From legal frying pan into fire for Fragozo

EUSD Trustee Jose Fragozo outsiden Vista superior Court.

May 18 has been set as arraignment day for Escondido Unified School District Trustee Jose Fragozo’s next journey through the legal system.

Fragozo was exonerated last month during a hearing sought by EUSD superintendent Juan Rankins-Ibarra and other administrators to make a temporary restraining order stick permanently. San Diego Superior Court Judge Richard Whitey refused to bar Fragozo from attending school board meetings and visiting district facilities.

This date with the legal system poses even more potentially dire consequences for Fragozo. San Diego County prosecutors accuse Fragozo of 13 felony charges related to allegedly misrepresenting his place of residence to run for school board.

Charges include alleged perjury, false voter registration, filing false election documents and other counts linked to complaints that he doesn’t live in the voting district where he was elected. State law says candidates must live at only one residence the district they seek to represent. Fragozo would face  a maximum sentence of nine years, four months in prison if convicted.

“Mr. Fragozo is very disappointed the public is being made to pay for nothing,” Victor Torres, his attorney said. “We believe this will lead to a full exoneration.”

Fragozo initially was elected during districtwide elections in which top finishers made it to the board. Board trustees subsequently changed election procedures mandating trustees must live in specific districts they were elected to represent.

Publicly released search warrants filed by the District Attorney’s office cited concerns about Fragozo’s reported residence at 305 South Maple St. dating to a July 16, 2012 complaint.

Investigators said Joan Gardner, recently named EUSD board president, wrote a letter in July 2012 to the Secretary of State’s Office about Fragozo’s alleged lack of proper residency.

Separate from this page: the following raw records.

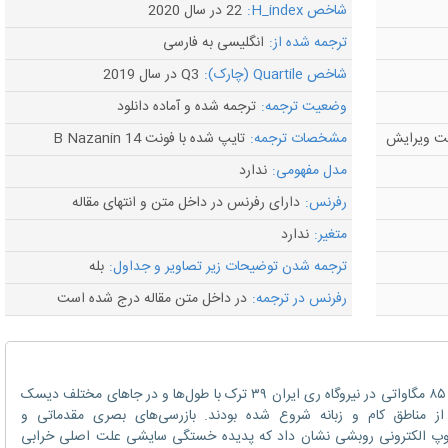
شاخص H_index:
22 در سال 2020
ترجمه شده از:
انگلیسی به فارسی
شاخص Quartile (چارک):
Q3 در سال 2019
وضعیت ترجمه:
ترجمه شده و آماده دانلود
مشخصات ترجمه:
تایپ شده با فونت B Nazanin 14
مدل مفهومی:
ندارد
رفرنس:
دارای رفرنس در داخل متن و انتهای مقاله
متغیر:
ندارد
ترجمه شدن توضیحات زیر تصاویر و جداول:
بله
رفرنس در ترجمه:
در داخل متن مقاله درج شده است
حین پیاده‌سازی اساسی یک واحد توربین گازی ۸۵ مگاواتی در نیروگاه ری ایران ۳۹ ترک با طول‌ها و در جاهای مختلف دیسک
ه ترک‌ها از مناطق کام و زبانه شروع شده بودند. بازرسی‌های بصری مقدماتی و
روسکوپ الکترونی روبشی نشان داد که پدیده خستگی سایشی علت اصلی خرابی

Search warrants said investigators started looking officially into Fragozo’s reported South Maple Street  address since Aug. 31, 2015. Investigators said Fragozo changed his voter registration form to the Old Escondido address within the newly formed school board district two days prior to filing candidacy papers on July 14, 2012.

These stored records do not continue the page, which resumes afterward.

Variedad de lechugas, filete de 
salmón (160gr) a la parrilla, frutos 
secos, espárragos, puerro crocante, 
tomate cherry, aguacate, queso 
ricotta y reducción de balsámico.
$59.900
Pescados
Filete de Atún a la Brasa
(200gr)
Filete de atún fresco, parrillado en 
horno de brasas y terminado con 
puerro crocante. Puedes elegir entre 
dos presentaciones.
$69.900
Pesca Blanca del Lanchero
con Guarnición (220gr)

During testimony Tuesday and Wednesday, prosecutors argued that motor vehicle, cellphone and tax records show that Fragozo lived primarily at his four-bedroom home at 28346 Crooked Oak Lane in Hidden Meadows, not at an apartment on South Maple Street, which he listed as his address with the Registrar of Voters.

Prosecutors also cited statements by Fragozo’s neighbors, acquaintances and family members that suggested he continued to live at the Hidden Meadows home after his election.

Fragozo said he was being victimized by fellow EUSD trustees and leadership for seeking to improve district educational performance specifically in regard to non-English speaking learners who make up a large portion of the district.

The stage was set this week with two days of hearings before San Diego Superior Court Judge Blaine Bowman  to determine whether the case could proceed through state courts. Fragozo and Torres called allegations hearsay.

Bowman said the evidence exceeds the standard required to bring the case to trial.

Fragozo’s attorney, Victor Torres, said the testimony presented in the preliminary hearing may have been enough to move the case forward, but it falls far short of proving that Fragozo didn’t live in the apartment while serving on the school board.

“It’s a very low burden for the prosecutors,” Torres said, outside the courtroom this week “The trial is for the jury to determine the facts beyond a reasonable doubt.”

Deputy District Attorney Leon Schorr said he was confident prosecutors would prove their allegations when the case goes to trial this year. “We’re happy the judge saw it the way we do,” Schorr said.